## Extract
□ □ □ □ □ □ □

"Get your ass in here."
It's another day at the Arapahoe County Clerk and Recorder's Office -- January 23, 2002, if you want to get picky -- and Leesa Sale needs to talk to her boss, clerk Tracy Baker. "Get your ass in here," she says.
Almost every American worker would like to say the same thing to his or her boss -- but that's because almost every American worker would like to kick his or her boss's ass. It's much less likely that any worker would want to touch, fondle, smell or #$%* that ass, all activities Sale and Baker discuss in their electronic correspondence. "Wet huh," writes Baker the next day, "Get in here and we'll play a little dare game. I MUST HAVE YOU. I AM VERY UNSETTLED. PPLLEEAASSEE."
No wonder things have gotten so sticky at the clerk's office.

□ □ □ □ □ □ □

## Dataset content

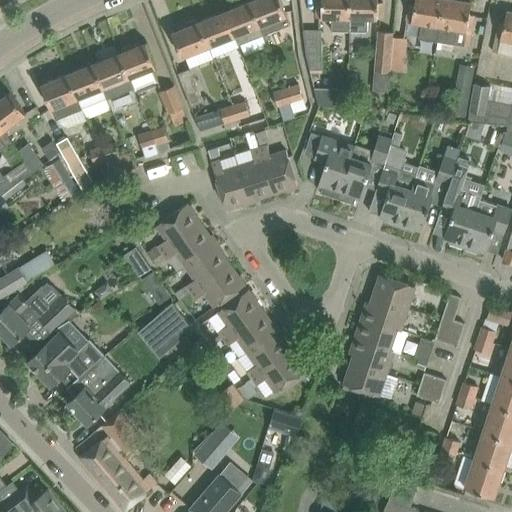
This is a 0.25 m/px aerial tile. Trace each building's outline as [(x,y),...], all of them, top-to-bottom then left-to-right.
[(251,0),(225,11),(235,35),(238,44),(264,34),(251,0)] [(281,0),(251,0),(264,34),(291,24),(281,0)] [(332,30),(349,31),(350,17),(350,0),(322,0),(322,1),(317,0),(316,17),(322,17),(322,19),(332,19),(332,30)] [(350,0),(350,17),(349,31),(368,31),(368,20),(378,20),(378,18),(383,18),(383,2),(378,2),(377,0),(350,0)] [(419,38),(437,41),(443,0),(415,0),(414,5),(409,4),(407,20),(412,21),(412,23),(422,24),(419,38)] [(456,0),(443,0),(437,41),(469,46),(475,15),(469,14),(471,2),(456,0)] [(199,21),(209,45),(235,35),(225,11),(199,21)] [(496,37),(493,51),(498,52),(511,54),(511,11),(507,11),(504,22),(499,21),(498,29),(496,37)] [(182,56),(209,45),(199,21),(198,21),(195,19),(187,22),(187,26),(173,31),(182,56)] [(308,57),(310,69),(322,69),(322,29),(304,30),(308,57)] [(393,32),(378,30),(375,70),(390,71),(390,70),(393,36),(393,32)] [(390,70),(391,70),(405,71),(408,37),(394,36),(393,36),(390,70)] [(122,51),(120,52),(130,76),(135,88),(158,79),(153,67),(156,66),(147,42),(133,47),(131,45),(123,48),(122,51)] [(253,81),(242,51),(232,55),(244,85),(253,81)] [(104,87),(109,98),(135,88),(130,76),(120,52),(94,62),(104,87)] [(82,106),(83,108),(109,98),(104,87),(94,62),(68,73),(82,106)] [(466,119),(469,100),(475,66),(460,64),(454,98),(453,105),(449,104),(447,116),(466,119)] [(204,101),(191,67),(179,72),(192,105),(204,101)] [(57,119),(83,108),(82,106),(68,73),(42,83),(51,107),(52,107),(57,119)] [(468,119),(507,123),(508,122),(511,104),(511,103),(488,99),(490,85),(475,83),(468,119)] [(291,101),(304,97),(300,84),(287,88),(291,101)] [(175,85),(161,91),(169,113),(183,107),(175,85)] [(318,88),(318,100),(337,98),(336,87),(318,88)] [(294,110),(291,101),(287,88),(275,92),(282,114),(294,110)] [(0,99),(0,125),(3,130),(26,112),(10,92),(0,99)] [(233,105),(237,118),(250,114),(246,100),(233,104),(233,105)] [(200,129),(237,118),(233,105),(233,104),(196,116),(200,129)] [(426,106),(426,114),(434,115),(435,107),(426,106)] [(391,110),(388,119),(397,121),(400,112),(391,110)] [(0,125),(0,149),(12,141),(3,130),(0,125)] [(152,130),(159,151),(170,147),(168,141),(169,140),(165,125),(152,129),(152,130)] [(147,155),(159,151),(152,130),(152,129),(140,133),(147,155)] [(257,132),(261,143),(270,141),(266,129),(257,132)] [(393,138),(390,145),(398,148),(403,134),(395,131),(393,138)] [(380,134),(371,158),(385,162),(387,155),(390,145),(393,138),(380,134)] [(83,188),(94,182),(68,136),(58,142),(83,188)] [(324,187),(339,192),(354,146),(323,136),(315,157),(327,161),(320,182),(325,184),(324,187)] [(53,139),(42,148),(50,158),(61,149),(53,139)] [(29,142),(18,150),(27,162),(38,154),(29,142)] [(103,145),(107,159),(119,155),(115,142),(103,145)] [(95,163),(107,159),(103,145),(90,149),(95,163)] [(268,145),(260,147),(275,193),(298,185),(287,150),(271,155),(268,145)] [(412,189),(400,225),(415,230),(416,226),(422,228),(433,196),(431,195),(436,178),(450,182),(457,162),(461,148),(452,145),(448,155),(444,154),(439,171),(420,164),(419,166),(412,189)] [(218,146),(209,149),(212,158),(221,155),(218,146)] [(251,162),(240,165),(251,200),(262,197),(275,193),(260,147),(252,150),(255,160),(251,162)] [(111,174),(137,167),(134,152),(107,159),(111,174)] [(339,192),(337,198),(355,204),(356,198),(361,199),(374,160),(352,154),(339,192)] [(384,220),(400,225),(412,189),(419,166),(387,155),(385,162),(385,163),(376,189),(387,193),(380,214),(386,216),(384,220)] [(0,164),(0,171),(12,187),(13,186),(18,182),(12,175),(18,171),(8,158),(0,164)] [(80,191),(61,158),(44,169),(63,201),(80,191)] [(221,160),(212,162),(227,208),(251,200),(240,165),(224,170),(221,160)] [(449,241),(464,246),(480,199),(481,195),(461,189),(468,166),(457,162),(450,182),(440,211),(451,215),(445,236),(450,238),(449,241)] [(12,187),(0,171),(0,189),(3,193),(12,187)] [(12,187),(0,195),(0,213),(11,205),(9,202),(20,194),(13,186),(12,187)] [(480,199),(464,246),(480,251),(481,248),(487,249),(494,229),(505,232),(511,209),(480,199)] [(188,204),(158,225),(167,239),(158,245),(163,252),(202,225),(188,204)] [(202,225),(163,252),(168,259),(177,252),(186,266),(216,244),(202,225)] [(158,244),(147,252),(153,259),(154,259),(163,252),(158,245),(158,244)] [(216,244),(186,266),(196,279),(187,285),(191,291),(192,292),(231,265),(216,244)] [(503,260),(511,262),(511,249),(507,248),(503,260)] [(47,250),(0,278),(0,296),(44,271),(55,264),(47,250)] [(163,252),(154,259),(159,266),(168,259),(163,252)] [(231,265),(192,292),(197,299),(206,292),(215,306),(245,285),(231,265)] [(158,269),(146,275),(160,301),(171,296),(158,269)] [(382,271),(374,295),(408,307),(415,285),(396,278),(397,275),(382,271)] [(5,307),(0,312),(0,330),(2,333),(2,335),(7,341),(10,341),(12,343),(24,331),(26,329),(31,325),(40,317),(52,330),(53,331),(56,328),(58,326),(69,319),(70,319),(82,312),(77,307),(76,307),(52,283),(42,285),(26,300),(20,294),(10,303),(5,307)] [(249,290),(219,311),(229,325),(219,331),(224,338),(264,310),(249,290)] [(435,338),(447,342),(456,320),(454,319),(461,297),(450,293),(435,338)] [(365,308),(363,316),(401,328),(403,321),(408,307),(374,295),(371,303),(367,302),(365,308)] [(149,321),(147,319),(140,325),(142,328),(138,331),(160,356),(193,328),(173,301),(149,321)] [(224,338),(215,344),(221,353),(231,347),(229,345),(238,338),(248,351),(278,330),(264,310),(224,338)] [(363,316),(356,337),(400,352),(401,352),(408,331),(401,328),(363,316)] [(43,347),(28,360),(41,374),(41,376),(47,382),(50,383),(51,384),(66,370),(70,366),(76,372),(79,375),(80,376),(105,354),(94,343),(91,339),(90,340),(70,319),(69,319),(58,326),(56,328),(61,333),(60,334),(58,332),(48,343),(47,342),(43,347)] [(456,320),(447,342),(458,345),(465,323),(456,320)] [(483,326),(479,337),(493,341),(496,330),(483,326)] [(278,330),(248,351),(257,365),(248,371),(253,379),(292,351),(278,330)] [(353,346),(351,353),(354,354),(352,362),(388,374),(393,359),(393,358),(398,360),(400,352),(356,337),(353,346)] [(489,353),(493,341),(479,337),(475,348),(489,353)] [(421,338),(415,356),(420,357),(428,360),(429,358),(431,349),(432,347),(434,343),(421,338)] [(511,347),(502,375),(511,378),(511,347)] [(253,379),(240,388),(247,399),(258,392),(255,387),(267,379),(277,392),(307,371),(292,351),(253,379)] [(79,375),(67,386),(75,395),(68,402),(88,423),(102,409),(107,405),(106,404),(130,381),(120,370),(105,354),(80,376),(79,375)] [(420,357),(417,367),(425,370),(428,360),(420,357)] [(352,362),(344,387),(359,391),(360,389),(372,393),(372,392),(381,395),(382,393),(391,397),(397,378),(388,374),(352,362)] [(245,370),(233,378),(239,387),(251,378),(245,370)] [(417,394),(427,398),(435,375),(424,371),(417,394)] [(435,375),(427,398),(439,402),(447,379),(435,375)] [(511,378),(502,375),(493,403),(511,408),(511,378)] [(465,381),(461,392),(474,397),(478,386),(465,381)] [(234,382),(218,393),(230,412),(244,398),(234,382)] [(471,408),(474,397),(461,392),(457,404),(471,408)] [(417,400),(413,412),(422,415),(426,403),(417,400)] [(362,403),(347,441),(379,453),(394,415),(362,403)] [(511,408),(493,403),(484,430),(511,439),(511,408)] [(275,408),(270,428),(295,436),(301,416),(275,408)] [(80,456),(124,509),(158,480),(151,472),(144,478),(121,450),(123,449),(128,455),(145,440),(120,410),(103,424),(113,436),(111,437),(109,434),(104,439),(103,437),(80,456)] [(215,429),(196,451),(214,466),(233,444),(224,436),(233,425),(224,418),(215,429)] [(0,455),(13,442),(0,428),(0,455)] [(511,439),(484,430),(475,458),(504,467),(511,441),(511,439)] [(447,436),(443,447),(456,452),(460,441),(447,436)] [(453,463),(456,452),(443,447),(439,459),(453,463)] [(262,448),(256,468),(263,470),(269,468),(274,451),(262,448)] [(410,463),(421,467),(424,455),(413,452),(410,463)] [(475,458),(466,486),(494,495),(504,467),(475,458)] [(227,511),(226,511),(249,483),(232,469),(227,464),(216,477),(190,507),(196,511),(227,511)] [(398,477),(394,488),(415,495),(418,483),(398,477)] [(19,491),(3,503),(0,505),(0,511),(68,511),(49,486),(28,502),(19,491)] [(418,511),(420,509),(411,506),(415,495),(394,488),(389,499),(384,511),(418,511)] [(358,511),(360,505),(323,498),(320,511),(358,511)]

□ □ □ □ □ □ □

## List of tasks
1. In the article about the Arapahoe County clerk's office, what job does Tracy Baker hold?
2. Pick up the article about the Arapahoe County clerk's office after its last sentence and carry it on.

## The replies
1. Tracy Baker is the clerk, and Leesa Sale's boss.

2.
Last Friday, Arapahoe County released 101 messages, most of them exchanges between Sale and Baker dating from January through July 2002, when the correspondence was discovered by an investigator researching a complaint filed by former chief deputy clerk Mary Whitley regarding Baker's workplace behavior. The released messages represent just a fraction of the Baker/Sale oeuvre, but these are the ones that Baker and Sale "effectively concede may be disclosed," according to their attorneys. All told, there are 622 missives, most of them "passionate and explicitly sexual," those attorneys say, but some also involving ticklish family matters, including references to Baker's three children and unlucky spouse. ("So did I tell you that I love you!" writes Sale. "Wow, so now it is time for us to have fun with the BITCH! Can YOU say she is no match for us?? If she wants the bedroom, fine...Move the bed downstairs!!!")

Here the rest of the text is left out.